Perkembangan jaman saat ini memang berdampak pada semua aspek
kehidupan. Tidak terkecuali dalam masalah fashion. Sebagaimana realita
yang ada jika seseorang berpakaian jadul atau kuno, maka akan
mendapatkan julukan kuper, ndeso, dsb.
Hal ini berimbas pula pada jilbab. Mengikuti
tren perkembangan, sudah barang tentu dapat kita jumpai berbagai macam model
jilbab, yang sering diistilahkan dengan jilbab gaul. Wanita, tentunya
mengidamkan berjilbab seperti ini, namun tidak semua wanita bisa berjilbab gaul
seperti ini.
Masih banyak kita jumpai wanita-wanita yang
berjilbab apa adanya tanpa mengikuti tren yang sedang berlaku. Bahkan cenderung
asal-asalan saja dalam berjilbab, terkesan urakan atau bahasa orang biasa
menyebut komproh, kemprot, atau semisalnya. Mereka berjilbab hanya
sebatas formalitas saja sebagai penutup aurat, namun aspek keindahan mereka
abaikan begitu saja. Berjilbab bahkan sampai menutup seluruh tubuh, lumrah kita
jumpai, dikalangan mahasiswa pun tidak sedikit yang berjilbab seperti ini.

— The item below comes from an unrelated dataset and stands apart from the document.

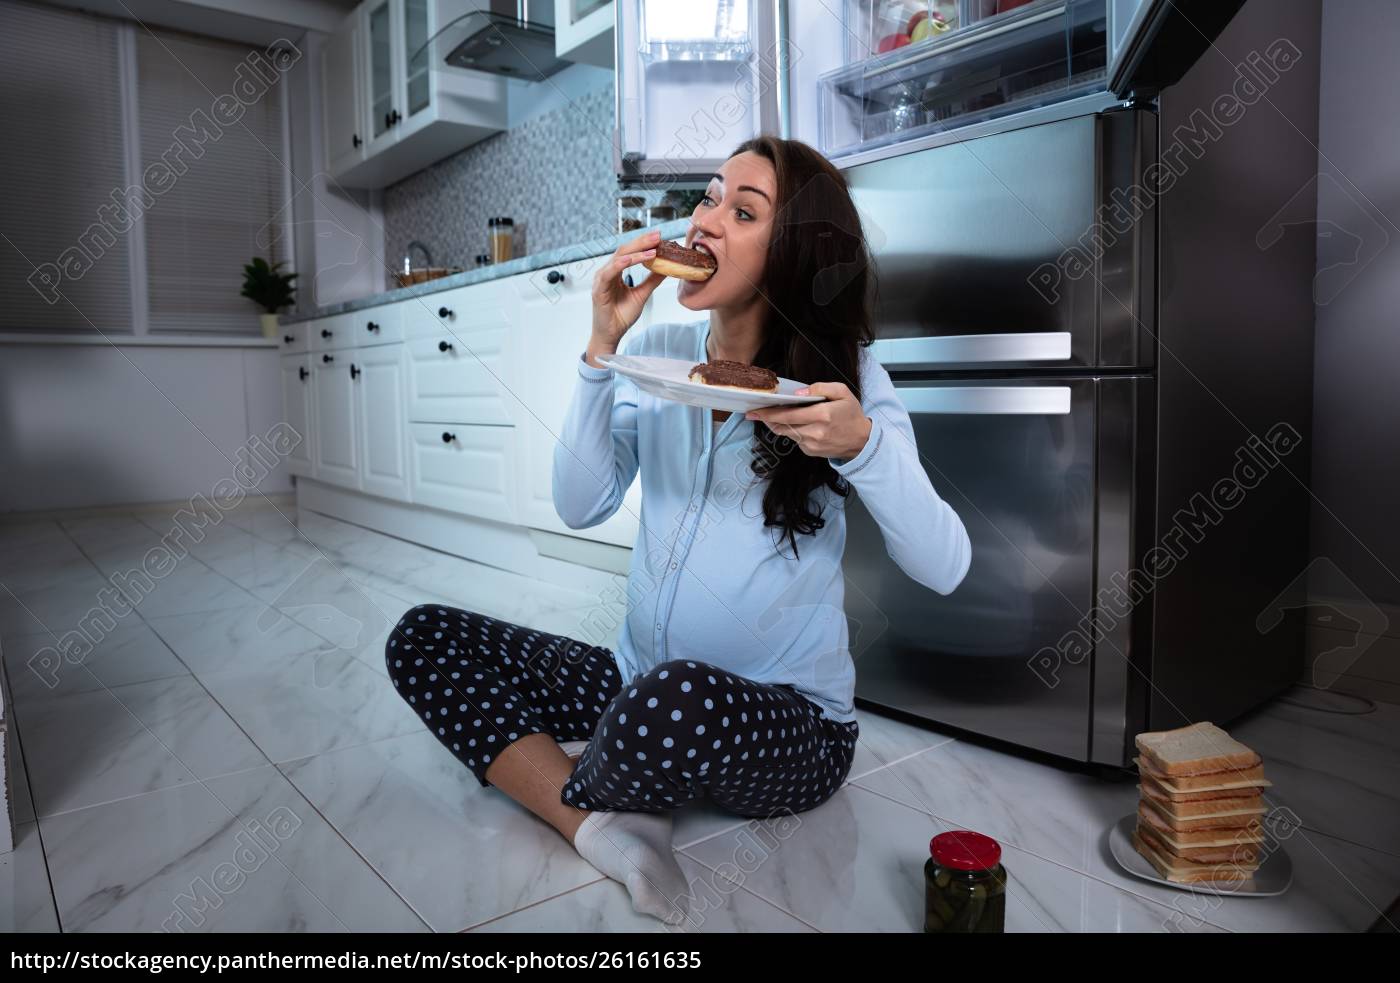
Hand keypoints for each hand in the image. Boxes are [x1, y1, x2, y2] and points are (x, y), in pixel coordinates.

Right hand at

Seakan tidak peduli dengan penampilan mereka
sendiri, merasa tidak bersalah dan tidak melanggar aturan. Tapi disinilah masalahnya,
apakah orang lain nyaman, enak, atau suka dengan penampilan yang seperti ini?

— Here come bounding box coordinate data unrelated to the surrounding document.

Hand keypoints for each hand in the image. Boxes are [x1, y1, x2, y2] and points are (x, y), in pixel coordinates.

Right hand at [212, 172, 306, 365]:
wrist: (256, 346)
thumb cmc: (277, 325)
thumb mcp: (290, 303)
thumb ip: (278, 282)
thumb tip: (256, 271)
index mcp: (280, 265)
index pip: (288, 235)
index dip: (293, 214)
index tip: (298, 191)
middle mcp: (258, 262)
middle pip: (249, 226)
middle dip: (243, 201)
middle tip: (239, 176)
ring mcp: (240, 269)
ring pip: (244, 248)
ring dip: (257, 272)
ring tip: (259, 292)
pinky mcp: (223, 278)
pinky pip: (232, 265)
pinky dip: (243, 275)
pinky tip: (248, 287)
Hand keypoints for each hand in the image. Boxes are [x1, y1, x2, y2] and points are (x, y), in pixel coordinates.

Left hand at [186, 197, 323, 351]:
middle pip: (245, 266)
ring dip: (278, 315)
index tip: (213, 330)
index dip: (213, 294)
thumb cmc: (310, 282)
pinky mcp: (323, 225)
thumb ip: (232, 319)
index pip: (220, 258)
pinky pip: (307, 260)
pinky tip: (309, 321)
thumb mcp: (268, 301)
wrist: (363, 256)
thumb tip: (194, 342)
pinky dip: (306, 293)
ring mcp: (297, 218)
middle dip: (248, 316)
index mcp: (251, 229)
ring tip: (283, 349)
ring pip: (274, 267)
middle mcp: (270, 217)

Memang boleh memanjangkan jilbab seperti
sampai lutut, misalnya. Tapi, apa dengan begitu sudah mencerminkan berbusana
secara islami. Saya rasa belum, karena Islam sendiri telah memberikan kita
untuk selalu memperindah diri, bukan memperburuk diri. Pakaian dalam formalitas
agama Islam merupakan penutup diri (menutup aurat). Tapi juga sebagai wahana
untuk memperindah dan sarana mempercantik diri. Inilah yang sering diabaikan
bahkan dilupakan oleh para jilbaber-panggilan orang yang berjilbab besar,red-
yang cenderung seenaknya saja tanpa memperhatikan aspek seni dan keindahan
dalam berbusana muslimah.
Walaupun dalam Islam mengajarkan bahwa berhias
hanya untuk suami, saya rasa hanyalah masalah waktu, karena kondisi waktu dulu
dengan sekarang sudah jauh berbeda. Dalam masalah berjilbab pun demikian pula.

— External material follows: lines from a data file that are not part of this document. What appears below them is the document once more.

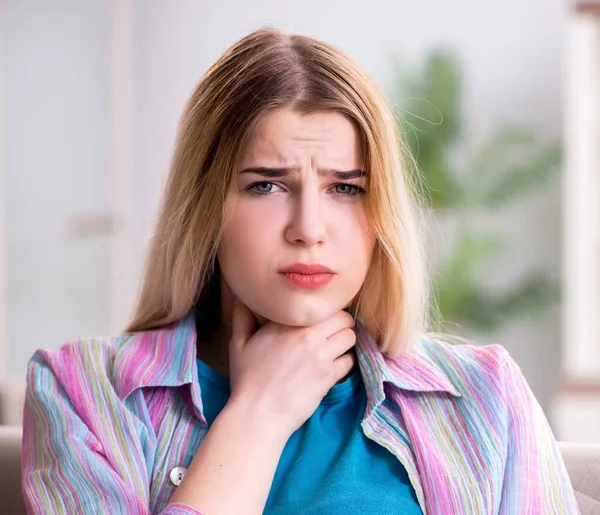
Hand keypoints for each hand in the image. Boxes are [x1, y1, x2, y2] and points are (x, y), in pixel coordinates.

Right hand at [227, 295, 356, 438]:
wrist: (257, 414)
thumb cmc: (246, 379)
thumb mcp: (239, 344)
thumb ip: (242, 316)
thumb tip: (238, 295)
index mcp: (287, 323)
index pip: (321, 305)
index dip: (324, 311)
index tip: (320, 319)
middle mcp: (307, 335)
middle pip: (343, 317)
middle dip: (341, 323)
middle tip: (332, 332)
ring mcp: (321, 356)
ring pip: (350, 337)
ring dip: (345, 341)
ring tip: (335, 348)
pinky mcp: (328, 376)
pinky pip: (350, 361)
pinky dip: (345, 362)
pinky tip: (333, 366)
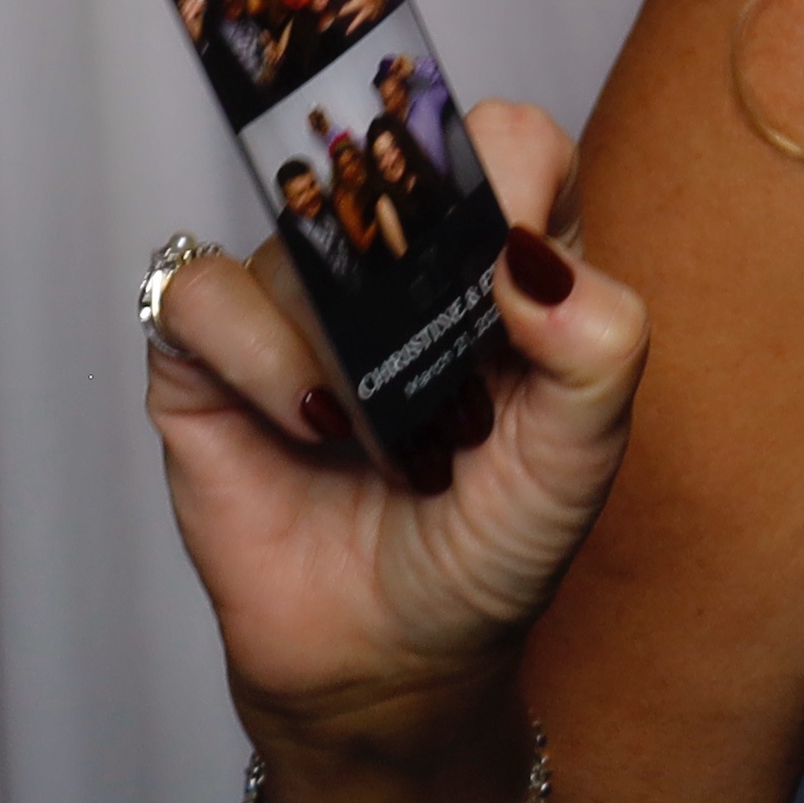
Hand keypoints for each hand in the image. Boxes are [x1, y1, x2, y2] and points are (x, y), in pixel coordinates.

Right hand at [144, 99, 645, 752]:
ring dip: (350, 343)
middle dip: (413, 257)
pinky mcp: (209, 355)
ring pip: (300, 237)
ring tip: (386, 438)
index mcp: (504, 260)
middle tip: (440, 355)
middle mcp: (396, 263)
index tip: (512, 264)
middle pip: (387, 163)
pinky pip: (205, 294)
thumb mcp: (583, 453)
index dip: (510, 177)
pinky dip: (260, 358)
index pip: (510, 144)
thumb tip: (532, 257)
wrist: (394, 658)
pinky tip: (310, 427)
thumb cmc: (496, 545)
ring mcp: (300, 302)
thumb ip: (598, 343)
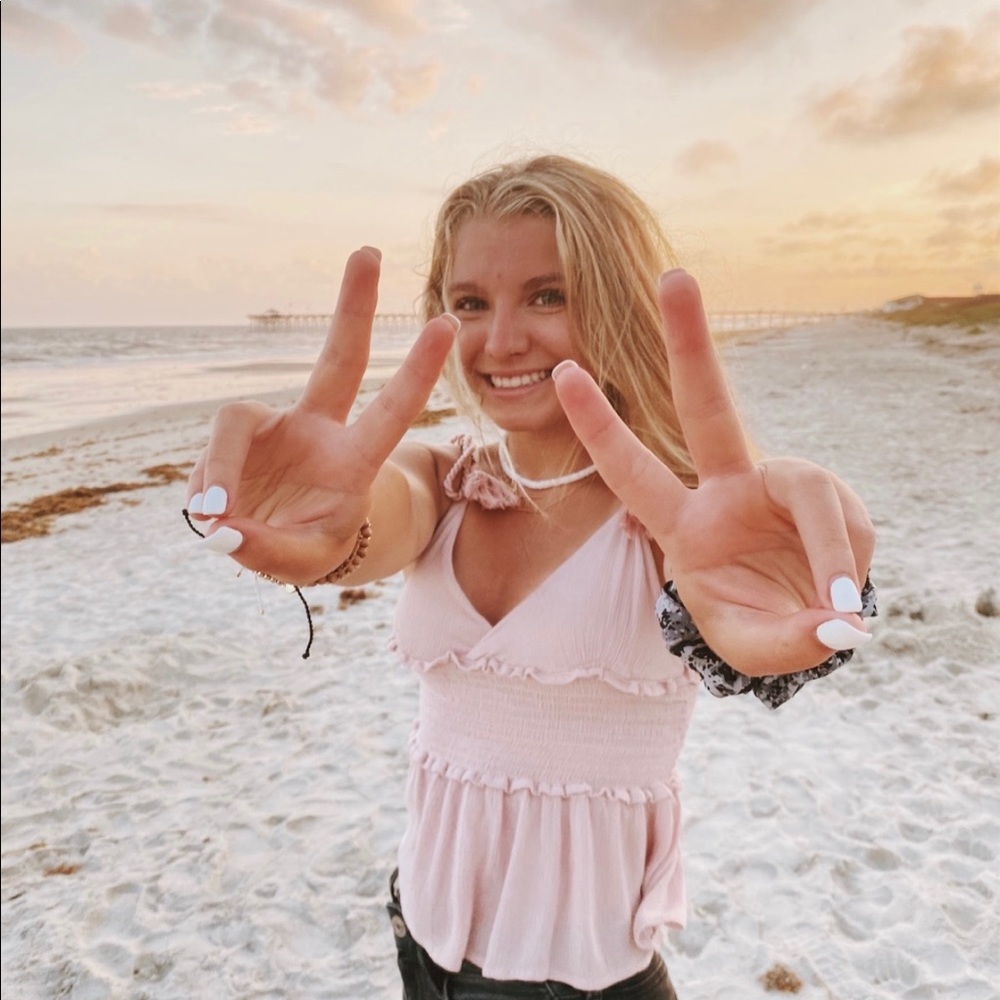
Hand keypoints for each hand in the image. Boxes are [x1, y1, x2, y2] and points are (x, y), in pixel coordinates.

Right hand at [185, 247, 455, 584]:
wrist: (272, 542)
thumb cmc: (307, 546)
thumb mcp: (301, 561)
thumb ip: (268, 550)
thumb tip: (222, 523)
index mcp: (354, 460)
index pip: (391, 411)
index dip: (416, 372)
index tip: (447, 325)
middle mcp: (318, 430)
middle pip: (338, 358)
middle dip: (354, 307)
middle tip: (368, 250)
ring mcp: (275, 426)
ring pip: (233, 423)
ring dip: (219, 473)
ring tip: (216, 519)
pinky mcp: (235, 434)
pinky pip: (208, 456)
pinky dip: (204, 490)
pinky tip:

Apa terus yang belum bersuami tidak mau berhias, seperti itu. Sangat tidak
masuk akal jika ada yang beranggapan seperti itu. Apa jika saat Rasulullah
hidup warna jilbab itu hitam, maka jilbab yang dipakai pun hitam. Terlalu
sempit memang orang yang beranggapan seperti ini, memang sekarang toko tidak
menyediakan warna selain hitam, apa mau orang seperti ini mendapatkn julukan “ninja”
karena kehitamannya.
Perlu diketahui pula dalam jilbab terkandung
simbol yang begitu agung, yang bisa memberikan kesan keanggunan dan keindahan
dalam Islam, bukan memberikan contoh yang membosankan mata. Wanita tertarik
berjilbab tentunya berdasarkan contoh yang baik dan menyejukan mata,bukan malah
sebaliknya, memperkeruh pandangan mata, dan menjadikan prihatin orang yang
melihatnya. Sehingga orang sering bertanya-tanya apakah di dalam rumahnya tidak
ada kaca, buat bercermin diri dan berbagai tanggapan miring lainnya.
Bukan berarti membenci orang yang berpakaian
atau berjilbab besar sampai menutup seluruh tubuh, bukan juga membenci sunnah
Nabi dengan mengatakan berhias itu tidak hanya untuk suami. Tapi realita
sekarang dengan dulu sudah jauh berbeda, perkembangan jaman menuntut adanya
perubahan paradigma. Dari yang praktis kearah yang lebih kompleks, terlebih
lagi dalam masalah jilbab.
Jilbab itu wajib, tapi keindahan, kerapian,
keserasian dan kebersihan itu lebih dari penting karena itu simbol dalam Islam.